Tomas, a surgeon living in Prague just before the famous 1968 Spring uprising, is an incorrigible womanizer, unable to resist his unending stream of meaningless sexual flings. Tereza is drawn to him, sent to him by fate, like Moses in a bulrush basket. Tomas' constant infidelities numb her with pain; yet her unending love and need draw her to him inexorably, and he to her. From the text of a Beethoven composition he takes the line: "Es muss Sein" (it must be). He even leaves the safety of Switzerland to follow her back to Prague, sealing their fate to that oppressive regime following the Russian takeover.
Sabina, Czech artist fascinated with aspects of incomparable images in which the interface of the images betray one another. In her own life, including her love affairs with Tomas and Franz, she is the eternal betrayer, not unlike the tensions in her own paintings.
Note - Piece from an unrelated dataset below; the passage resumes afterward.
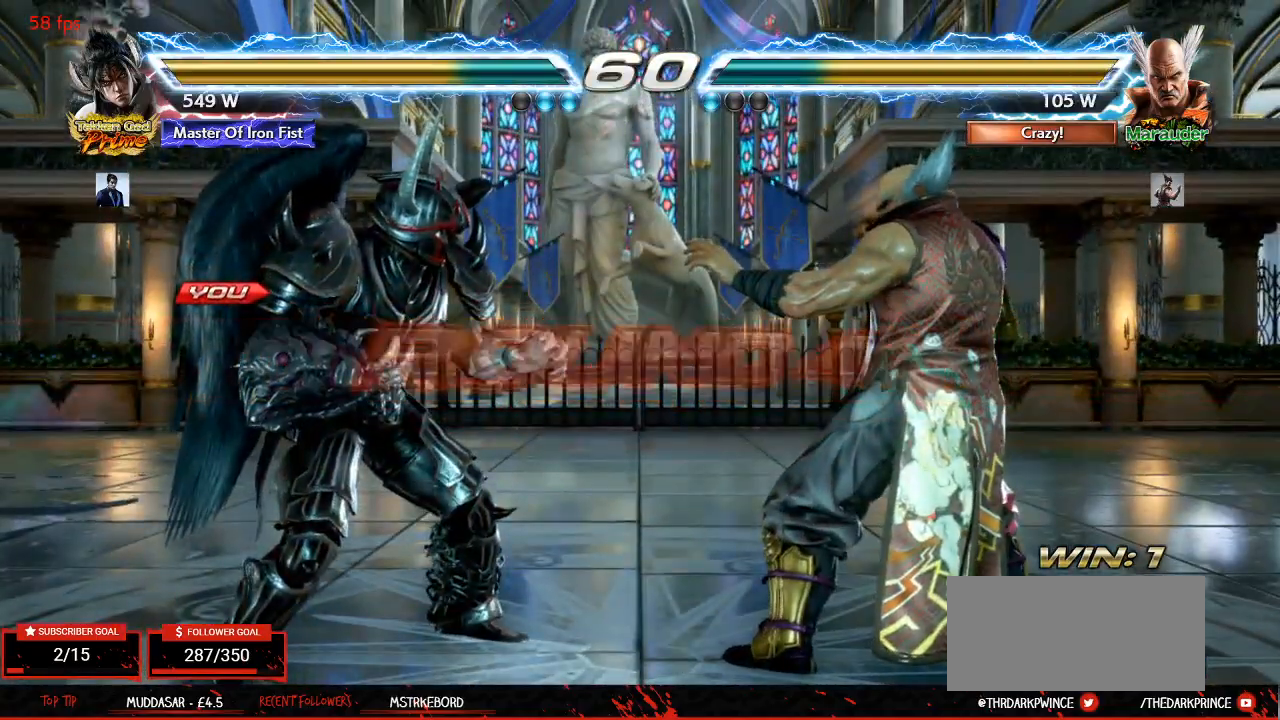
{"dt_ms": 500, "buttons": [], "left_stick": "center", "events": [[33, "left_stick", "right"], [150, "left_stick", "left"], [250, "left_stick", "center"], [350, "TRIANGLE", "down"], [417, "R1", "down"], [433, "TRIANGLE", "up"], [483, "R1", "up"]]}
Franz is the idealist, the man who dreams the dream of the great march of history toward some better state and ends up being killed in a trivial mugging while in Thailand on a large but failed humanitarian venture.
A central theme which runs through the novel is the possibility of being having weight -- something to give it serious meaning. There are at least two cases where Tomas does find such meaning. The first is his "Es muss Sein" in relation to Tereza. They are safely in Switzerland after escaping the Russian invasion. But eventually, Terez...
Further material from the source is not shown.